[EXERCISE OBJECTIVE]
No pictures belong in the copy. Restate the rest of the data exactly.

[DATA EXCERPTS]
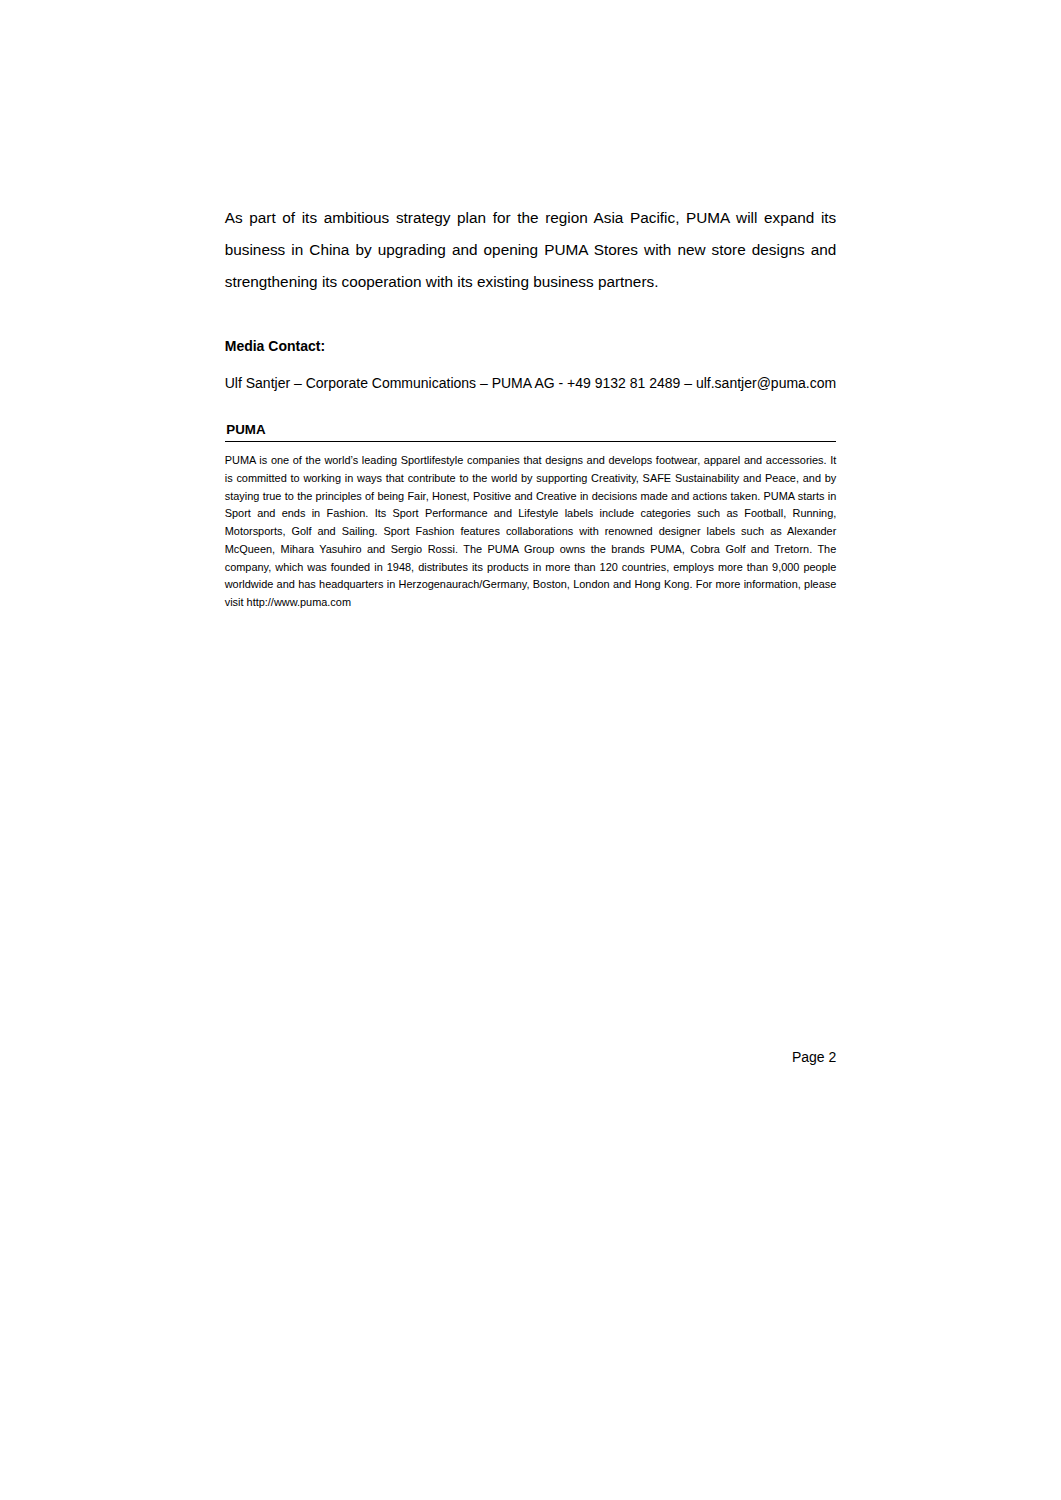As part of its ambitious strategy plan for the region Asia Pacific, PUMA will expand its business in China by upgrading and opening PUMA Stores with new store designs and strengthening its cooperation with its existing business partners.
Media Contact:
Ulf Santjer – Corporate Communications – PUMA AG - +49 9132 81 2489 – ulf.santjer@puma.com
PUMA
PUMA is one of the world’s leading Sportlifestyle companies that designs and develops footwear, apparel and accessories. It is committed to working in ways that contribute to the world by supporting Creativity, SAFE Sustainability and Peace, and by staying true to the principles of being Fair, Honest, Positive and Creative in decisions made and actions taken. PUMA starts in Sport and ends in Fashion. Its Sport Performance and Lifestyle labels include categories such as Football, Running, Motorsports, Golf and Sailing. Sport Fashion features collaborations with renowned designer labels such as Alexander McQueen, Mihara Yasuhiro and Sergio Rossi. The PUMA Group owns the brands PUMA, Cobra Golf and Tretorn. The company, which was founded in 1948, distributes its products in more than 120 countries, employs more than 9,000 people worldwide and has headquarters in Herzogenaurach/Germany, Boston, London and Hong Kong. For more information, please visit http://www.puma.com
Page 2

[SOLUTION FOR THIS EXERCISE]
As part of its ambitious strategy plan for the region Asia Pacific, PUMA will expand its business in China by upgrading and opening PUMA Stores with new store designs and strengthening its cooperation with its existing business partners.
Media Contact:
Ulf Santjer – Corporate Communications – PUMA AG - +49 9132 81 2489 – ulf.santjer@puma.com
PUMA
PUMA is one of the world’s leading Sportlifestyle companies that designs and develops footwear, apparel and accessories. It is committed to working in ways that contribute to the world by supporting Creativity, SAFE Sustainability and Peace, and by staying true to the principles of being Fair, Honest, Positive and Creative in decisions made and actions taken. PUMA starts in Sport and ends in Fashion. Its Sport Performance and Lifestyle labels include categories such as Football, Running, Motorsports, Golf and Sailing. Sport Fashion features collaborations with renowned designer labels such as Alexander McQueen, Mihara Yasuhiro and Sergio Rossi. The PUMA Group owns the brands PUMA, Cobra Golf and Tretorn. The company, which was founded in 1948, distributes its products in more than 120 countries, employs more than 9,000 people worldwide and has headquarters in Herzogenaurach/Germany, Boston, London and Hong Kong. For more information, please visit http://www.puma.com
Page 2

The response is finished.